Exotische Stoffe made in Switzerland – was kurios tönt, galt im 18. Jahrhundert als Qualitätssiegel: Hersteller aus Genf, Neuenburg oder Glarus exportierten damals sogenannte Indiennes, mit farbigen Mustern bedruckte Baumwollstoffe, in alle Welt. Die Drucktechnik dazu hatten Händler aus Indien importiert. Aufgrund des wirtschaftspolitisch günstigen Umfelds entstanden aber just im Binnenland Schweiz besonders viele Indiennes-Manufakturen.
Laut Tina Moor von der Hochschule Luzern erleben Indiennes-Motive derzeit eine Renaissance, auch wenn sie nicht mehr nur auf Baumwolle gedruckt werden. «Wenn man sich auf der Strasse umschaut, sieht man die typischen blumigen Muster überall», sagt die Textildesign-Forscherin und Dozentin. Welches kreative Potenzial Indiennes noch heute bieten, demonstrieren Moor und ihr Team zusammen mit Textil-Studierenden im Rahmen der Ausstellung «Indiennes neuchâteloises» des Musée d’art et d’histoire Neuchâtel MahN.
Erstmals zeigt das Museum seine Sammlung historischer Indiennes-Stoffe – von der Tapete bis zum Mantel – und zeichnet die Geschichte des Textilstandorts Neuenburg nach. Um einen Bogen in die Gegenwart zu schlagen, beauftragten die Kuratoren Moor und ihr Team, Neuinterpretationen der Indiennes-Motive zu wagen. Moor: «Wir liessen uns von den traditionellen Mustern inspirieren und entwickelten sie weiter.» Das MahN zeigt die neuen Entwürfe jeweils im Tandem mit ihren Vorbildern.
Umrankte Gullys und Kirschensocken
Die angehenden Textildesignerinnen bewiesen Mut zum Schrägen: Da weichen die üblichen Blumenmotive etwa Kanaldeckeln, um die sich Ranken schlängeln, und Rosen verwandeln sich in fleischfressende Pflanzen.

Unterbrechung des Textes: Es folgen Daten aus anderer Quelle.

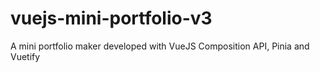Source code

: # vuejs-mini-portfolio-v3

A mini portfolio maker developed with VueJS Composition API, Pinia and Vuetify
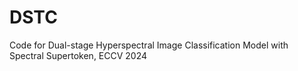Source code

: # DSTC
Code for Dual-stage Hyperspectral Image Classification Model with Spectral Supertoken, ECCV 2024
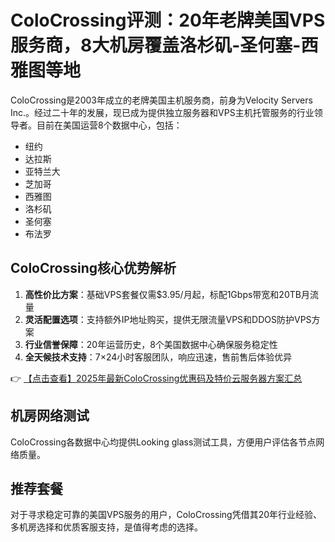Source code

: # ColoCrossing评测：20年老牌美国VPS服务商，8大机房覆盖洛杉矶-圣何塞-西雅图等地

ColoCrossing是2003年成立的老牌美国主机服务商，前身为Velocity Servers Inc.。经过二十年的发展，现已成为提供独立服务器和VPS主机托管服务的行业领导者。目前在美国运营8个数据中心，包括：

- 纽约
- 达拉斯
- 亚特兰大
- 芝加哥
- 西雅图
- 洛杉矶
- 圣何塞
- 布法罗

## ColoCrossing核心优势解析

1. **高性价比方案**：基础VPS套餐仅需$3.95/月起，标配1Gbps带宽和20TB月流量
2. **灵活配置选项**：支持额外IP地址购买，提供无限流量VPS和DDOS防护VPS方案
3. **行业信誉保障**：20年运营历史，8个美国数据中心确保服务稳定性
4. **全天候技术支持**：7×24小时客服团队，响应迅速，售前售后体验优异

👉 [【点击查看】2025年最新ColoCrossing优惠码及特价云服务器方案汇总](https://bit.ly/ColoCrossing)

## 机房网络测试

ColoCrossing各数据中心均提供Looking glass测试工具，方便用户评估各节点网络质量。

## 推荐套餐

对于寻求稳定可靠的美国VPS服务的用户，ColoCrossing凭借其20年行业经验、多机房选择和优质客服支持，是值得考虑的选择。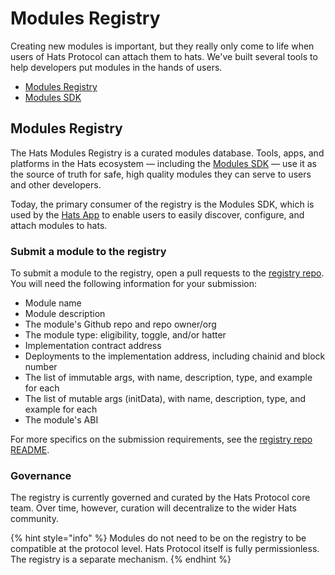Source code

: # Modules Registry

Creating new modules is important, but they really only come to life when users of Hats Protocol can attach them to hats. We've built several tools to help developers put modules in the hands of users.

* [Modules Registry](https://github.com/Hats-Protocol/modules-registry)
* [Modules SDK](../modules-sdk/)

## Modules Registry

The Hats Modules Registry is a curated modules database. Tools, apps, and platforms in the Hats ecosystem — including the [Modules SDK](../modules-sdk/) — use it as the source of truth for safe, high quality modules they can serve to users and other developers.&#x20;

Today, the primary consumer of the registry is the Modules SDK, which is used by the [Hats App](https://app.hatsprotocol.xyz/) to enable users to easily discover, configure, and attach modules to hats.

### Submit a module to the registry

To submit a module to the registry, open a pull requests to the [registry repo](https://github.com/Hats-Protocol/modules-registry). You will need the following information for your submission:

* Module name
* Module description
* The module's Github repo and repo owner/org
* The module type: eligibility, toggle, and/or hatter
* Implementation contract address
* Deployments to the implementation address, including chainid and block number
* The list of immutable args, with name, description, type, and example for each
* The list of mutable args (initData), with name, description, type, and example for each
* The module's ABI

For more specifics on the submission requirements, see the [registry repo README](https://github.com/Hats-Protocol/modules-registry/blob/main/README.md).

### Governance

The registry is currently governed and curated by the Hats Protocol core team. Over time, however, curation will decentralize to the wider Hats community.

{% hint style="info" %}
Modules do not need to be on the registry to be compatible at the protocol level. Hats Protocol itself is fully permissionless. The registry is a separate mechanism.
{% endhint %}

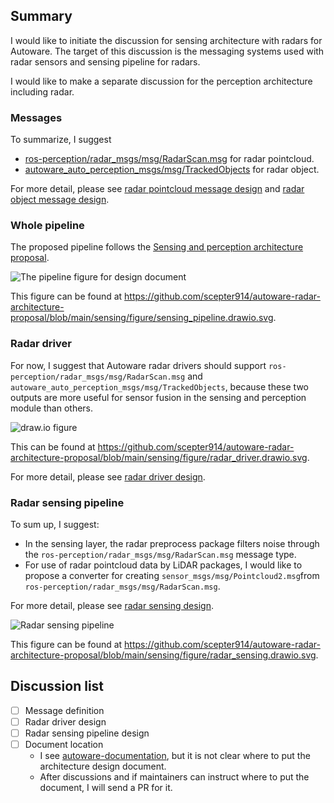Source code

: ## Summary

I would like to initiate the discussion for sensing architecture with radars for Autoware.
The target of this discussion is the messaging systems used with radar sensors and sensing pipeline for radars.

I would like to make a separate discussion for the perception architecture including radar.

### Messages

To summarize, I suggest

- [ros-perception/radar_msgs/msg/RadarScan.msg](https://github.com/ros-perception/radar_msgs/blob/ros2/msg/RadarScan.msg) for radar pointcloud.
- [autoware_auto_perception_msgs/msg/TrackedObjects](https://gitlab.com/autowarefoundation/autoware.auto/autoware_auto_msgs/-/blob/master/autoware_auto_perception_msgs/msg/TrackedObjects.idl) for radar object.

For more detail, please see [radar pointcloud message design](https://github.com/scepter914/autoware-radar-architecture-proposal/blob/main/sensing/radar_pointcloud_message_design.md) and [radar object message design](https://github.com/scepter914/autoware-radar-architecture-proposal/blob/main/perception/radar_object_message_design.md).

### Whole pipeline

The proposed pipeline follows the [Sensing and perception architecture proposal](https://github.com/autowarefoundation/autoware/discussions/3).

![The pipeline figure for design document](https://raw.githubusercontent.com/scepter914/autoware-radar-architecture-proposal/main/sensing/figure/sensing_pipeline.drawio.svg)

This figure can be found at <https://github.com/scepter914/autoware-radar-architecture-proposal/blob/main/sensing/figure/sensing_pipeline.drawio.svg>.

### Radar driver

For now, I suggest that Autoware radar drivers should support `ros-perception/radar_msgs/msg/RadarScan.msg` and `autoware_auto_perception_msgs/msg/TrackedObjects`, because these two outputs are more useful for sensor fusion in the sensing and perception module than others.

![draw.io figure](https://raw.githubusercontent.com/scepter914/autoware-radar-architecture-proposal/main/sensing/figure/radar_driver.drawio.svg)

This can be found at <https://github.com/scepter914/autoware-radar-architecture-proposal/blob/main/sensing/figure/radar_driver.drawio.svg>.

For more detail, please see [radar driver design](https://github.com/scepter914/autoware-radar-architecture-proposal/blob/main/sensing/radar_driver_design.md).

### Radar sensing pipeline

To sum up, I suggest:

- In the sensing layer, the radar preprocess package filters noise through the `ros-perception/radar_msgs/msg/RadarScan.msg` message type.
- For use of radar pointcloud data by LiDAR packages, I would like to propose a converter for creating `sensor_msgs/msg/Pointcloud2.msg`from `ros-perception/radar_msgs/msg/RadarScan.msg`.

For more detail, please see [radar sensing design](https://github.com/scepter914/autoware-radar-architecture-proposal/blob/main/sensing/radar_sensing_design.md).

![Radar sensing pipeline](https://raw.githubusercontent.com/scepter914/autoware-radar-architecture-proposal/main/sensing/figure/radar_sensing.drawio.svg)

This figure can be found at <https://github.com/scepter914/autoware-radar-architecture-proposal/blob/main/sensing/figure/radar_sensing.drawio.svg>.

## Discussion list

- [ ] Message definition
- [ ] Radar driver design
- [ ] Radar sensing pipeline design
- [ ] Document location
  - I see [autoware-documentation](https://github.com/autowarefoundation/autoware-documentation/), but it is not clear where to put the architecture design document.
  - After discussions and if maintainers can instruct where to put the document, I will send a PR for it.
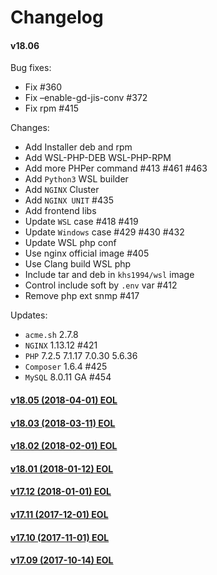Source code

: Changelog
==============

#### v18.06

Bug fixes:
* Fix #360
* Fix –enable-gd-jis-conv #372
* Fix rpm #415

Changes:
* Add Installer deb and rpm
* Add WSL-PHP-DEB WSL-PHP-RPM
* Add more PHPer command #413 #461 #463
* Add `Python3` WSL builder
* Add `NGINX` Cluster
* Add `NGINX UNIT` #435
* Add frontend libs
* Update `WSL` case #418 #419
* Update `Windows` case #429 #430 #432
* Update WSL php conf
* Use nginx official image #405
* Use Clang build WSL php
* Include tar and deb in `khs1994/wsl` image
* Control include soft by `.env` var #412
* Remove php ext snmp #417

Updates:

* `acme.sh` 2.7.8
* `NGINX` 1.13.12 #421
* `PHP` 7.2.5 7.1.17 7.0.30 5.6.36
* `Composer` 1.6.4 #425
* `MySQL` 8.0.11 GA #454

#### [v18.05 (2018-04-01) EOL](https://github.com/khs1994-docker/lnmp/releases/tag/v18.05)

#### [v18.03 (2018-03-11) EOL](https://github.com/khs1994-docker/lnmp/releases/tag/v18.03)

#### [v18.02 (2018-02-01) EOL](https://github.com/khs1994-docker/lnmp/releases/tag/v18.02)

#### [v18.01 (2018-01-12) EOL](https://github.com/khs1994-docker/lnmp/releases/tag/v18.01)

#### [v17.12 (2018-01-01) EOL](https://github.com/khs1994-docker/lnmp/releases/tag/v17.12)

#### [v17.11 (2017-12-01) EOL](https://github.com/khs1994-docker/lnmp/releases/tag/v17.11)

#### [v17.10 (2017-11-01) EOL](https://github.com/khs1994-docker/lnmp/releases/tag/v17.10)

#### [v17.09 (2017-10-14) EOL](https://github.com/khs1994-docker/lnmp/releases/tag/v17.09)

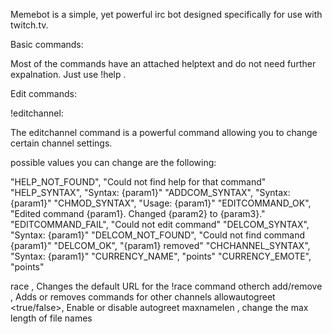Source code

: 
Memebot is a simple, yet powerful irc bot designed specifically for use with twitch.tv.

Basic commands:

Most of the commands have an attached helptext and do not need further expalnation. Just use !help <command>.

Edit commands:

!editchannel:

The editchannel command is a powerful command allowing you to change certain channel settings.

possible values you can change are the following:

"HELP_NOT_FOUND", "Could not find help for that command"
"HELP_SYNTAX", "Syntax: {param1}"
"ADDCOM_SYNTAX", "Syntax: {param1}"
"CHMOD_SYNTAX", "Usage: {param1}"
"EDITCOMMAND_OK", "Edited command {param1}. Changed {param2} to {param3}."
"EDITCOMMAND_FAIL", "Could not edit command"
"DELCOM_SYNTAX", "Syntax: {param1}"
"DELCOM_NOT_FOUND", "Could not find command {param1}"
"DELCOM_OK", "{param1} removed"
"CHCHANNEL_SYNTAX", "Syntax: {param1}"
"CURRENCY_NAME", "points"
"CURRENCY_EMOTE", "points"

race <url>, Changes the default URL for the !race command
otherch add/remove <channel>, Adds or removes commands for other channels
allowautogreet <true/false>, Enable or disable autogreet
maxnamelen <integer>, change the max length of file names


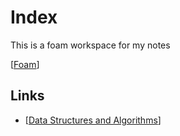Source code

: # Index

This is a foam workspace for my notes

[[Foam]]

## Links

- [[Data Structures and Algorithms]]


[//begin]: # "Autogenerated link references for markdown compatibility"
[Foam]: Foam.md "Foam"
[Data Structures and Algorithms]: <Foam/Data Structures and Algorithms.md> "Data Structures and Algorithms"
[//end]: # "Autogenerated link references"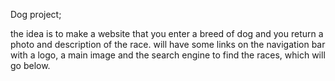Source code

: Dog project;

the idea is to make a website that you enter a breed of dog and you return a photo and description of the race. will have some links on the navigation bar with a logo, a main image and the search engine to find the races, which will go below. 
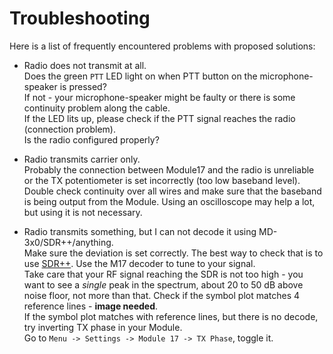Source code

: <!-- docs/troubleshooting/README.md -->

# Troubleshooting

Here is a list of frequently encountered problems with proposed solutions:

- Radio does not transmit at all.<br>
Does the green `PTT` LED light on when PTT button on the microphone-speaker is pressed?<br>
If not - your microphone-speaker might be faulty or there is some continuity problem along the cable.<br>
If the LED lits up, please check if the PTT signal reaches the radio (connection problem).<br>
Is the radio configured properly?

- Radio transmits carrier only.<br>
Probably the connection between Module17 and the radio is unreliable or the TX potentiometer is set incorrectly (too low baseband level).<br>
Double check continuity over all wires and make sure that the baseband is being output from the Module. Using an oscilloscope may help a lot, but using it is not necessary.

- Radio transmits something, but I can not decode it using MD-3x0/SDR++/anything.<br>
Make sure the deviation is set correctly. The best way to check that is to use [SDR++](https://github.com/AlexandreRouma/SDRPlusPlus/releases/tag/nightly). Use the M17 decoder to tune to your signal.<br>
Take care that your RF signal reaching the SDR is not too high - you want to see a *single* peak in the spectrum, about 20 to 50 dB above noise floor, not more than that. Check if the symbol plot matches 4 reference lines - **image needed**.<br>
If the symbol plot matches with reference lines, but there is no decode, try inverting TX phase in your Module.<br>
Go to `Menu -> Settings -> Module 17 -> TX Phase`, toggle it.<br>
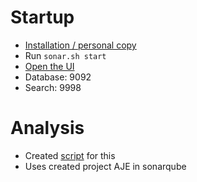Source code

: # Startup
- [Installation / personal copy](https://github.com/anttieskola/sonarqube/blob/main/README.md)
- Run `sonar.sh start`
- [Open the UI](http://localhost:9999)
- Database: 9092
- Search: 9998

# Analysis
- Created [script](../sonar-build.sh) for this
- Uses created project AJE in sonarqube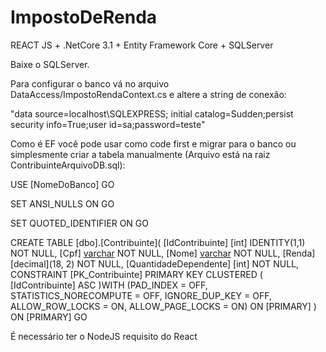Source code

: # ImpostoDeRenda

REACT JS + .NetCore 3.1 + Entity Framework Core + SQLServer

Baixe o SQLServer.

Para configurar o banco vá no arquivo DataAccess/ImpostoRendaContext.cs e altere a string de conexão:

"data source=localhost\SQLEXPRESS; initial catalog=Sudden;persist security info=True;user id=sa;password=teste"

Como é EF você pode usar como code first e migrar para o banco ou simplesmente criar a tabela manualmente (Arquivo está na raiz ContribuinteArquivoDB.sql):

USE [NomeDoBanco]
GO

SET ANSI_NULLS ON
GO

SET QUOTED_IDENTIFIER ON
GO

CREATE TABLE [dbo].[Contribuinte](
	[IdContribuinte] [int] IDENTITY(1,1) NOT NULL,
	[Cpf] [varchar](14) NOT NULL,
	[Nome] [varchar](255) NOT NULL,
	[Renda] [decimal](18, 2) NOT NULL,
	[QuantidadeDependente] [int] NOT NULL,
 CONSTRAINT [PK_Contribuinte] PRIMARY KEY CLUSTERED 
(
	[IdContribuinte] ASC
)WITH (PAD_INDEX = OFF, STATISTICS_NORECOMPUTE = OFF, IGNORE_DUP_KEY = OFF, ALLOW_ROW_LOCKS = ON, ALLOW_PAGE_LOCKS = ON) ON [PRIMARY]
) ON [PRIMARY]
GO


É necessário ter o NodeJS requisito do React



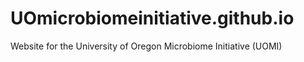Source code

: # UOmicrobiomeinitiative.github.io
Website for the University of Oregon Microbiome Initiative (UOMI)
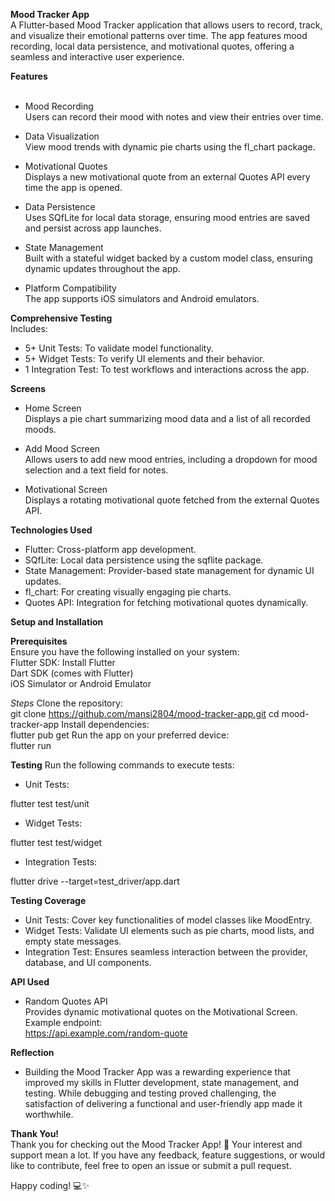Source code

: **Mood Tracker App**
<br>
A Flutter-based Mood Tracker application that allows users to record, track, and visualize their emotional patterns over time. The app features mood recording, local data persistence, and motivational quotes, offering a seamless and interactive user experience. <br>
   
**Features**  
<br>  
- Mood Recording<br> Users can record their mood with notes and view their entries over time.<br>

- Data Visualization<br> View mood trends with dynamic pie charts using the fl_chart package.<br>

- Motivational Quotes<br> Displays a new motivational quote from an external Quotes API every time the app is opened.<br>

- Data Persistence<br> Uses SQfLite for local data storage, ensuring mood entries are saved and persist across app launches.<br>

- State Management<br> Built with a stateful widget backed by a custom model class, ensuring dynamic updates throughout the app.<br>

- Platform Compatibility<br> The app supports iOS simulators and Android emulators.<br>

**Comprehensive Testing**<br> Includes:<br>

- 5+ Unit Tests: To validate model functionality.
- 5+ Widget Tests: To verify UI elements and their behavior.
- 1 Integration Test: To test workflows and interactions across the app.

**Screens** <br>

- Home Screen<br> Displays a pie chart summarizing mood data and a list of all recorded moods.

- Add Mood Screen<br> Allows users to add new mood entries, including a dropdown for mood selection and a text field for notes.

- Motivational Screen<br> Displays a rotating motivational quote fetched from the external Quotes API.

**Technologies Used** <br>
- Flutter: Cross-platform app development.<br>
- SQfLite: Local data persistence using the sqflite package.<br>
- State Management: Provider-based state management for dynamic UI updates.<br>
- fl_chart: For creating visually engaging pie charts.<br>
- Quotes API: Integration for fetching motivational quotes dynamically.

**Setup and Installation** <br>

**Prerequisites**<br>
Ensure you have the following installed on your system:
<br>
Flutter SDK: Install Flutter<br>
Dart SDK (comes with Flutter)<br>
iOS Simulator or Android Emulator

*Steps*
Clone the repository:<br>
git clone https://github.com/mansi2804/mood-tracker-app.git
cd mood-tracker-app
Install dependencies:<br>
flutter pub get
Run the app on your preferred device:<br>
flutter run


**Testing**
Run the following commands to execute tests:

- Unit Tests:<br>

flutter test test/unit

- Widget Tests:<br>

flutter test test/widget

- Integration Tests:<br>

flutter drive --target=test_driver/app.dart

**Testing Coverage**

- Unit Tests: Cover key functionalities of model classes like MoodEntry.<br>
- Widget Tests: Validate UI elements such as pie charts, mood lists, and empty state messages.<br>
- Integration Test: Ensures seamless interaction between the provider, database, and UI components. <br>

**API Used**

- Random Quotes API<br> Provides dynamic motivational quotes on the Motivational Screen.<br> Example endpoint:<br> https://api.example.com/random-quote<br>
  
**Reflection**

- Building the Mood Tracker App was a rewarding experience that improved my skills in Flutter development, state management, and testing. While debugging and testing proved challenging, the satisfaction of delivering a functional and user-friendly app made it worthwhile.

**Thank You!**<br>
Thank you for checking out the Mood Tracker App! 🎉 Your interest and support mean a lot. If you have any feedback, feature suggestions, or would like to contribute, feel free to open an issue or submit a pull request.
<br>

Happy coding! 💻✨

«Die alten Stoffe sind wahre Schätze, weil sie Geschichten erzählen, aus denen wir für unsere Designs schöpfen konnten», erzählt Studentin Lea Fankhauser. Das von ihr entworfene Kirschenmuster hat es auf die Socken geschafft, die nun im Museumsladen verkauft werden.
«Die alten Stoffe erzählen Geschichten und liefern uns Ideen für unsere Designs.»
Lea Fankhauser, Textildesign-Studentin
Zu den studentischen Kreationen für den Shop gehören auch Buchzeichen, Schals, Flaschen oder Kalender mit Indiennes-Mustern – alles «limited editions», so Tina Moor. Die Produktionskapazitäten der Hochschul-Ateliers seien begrenzt, und für professionelle Hersteller rentierten die kleinen Stückzahlen nicht.
«Uns geht es auch weniger darum, Produkte zu verkaufen, sondern aufzuzeigen, wie breit sich Indiennes-Muster einsetzen lassen; ob auf Textilien, auf Kunststoff oder auf Papier.» Für die Bachelor-Studierenden bot das Projekt die Chance, mit einem echten Kunden zusammenzuarbeiten; noch dazu einem, der ihre Arbeit der breiten Öffentlichkeit präsentiert. Nun warten sie gespannt auf Reaktionen. «Das war eine gute Vorbereitung fürs Berufsleben», sagt Lea Fankhauser rückblickend. Zudem sei es «enorm motivierend», wenn der eigene Entwurf umgesetzt werde.
Die Ausstellung läuft bis 20. Mai 2019.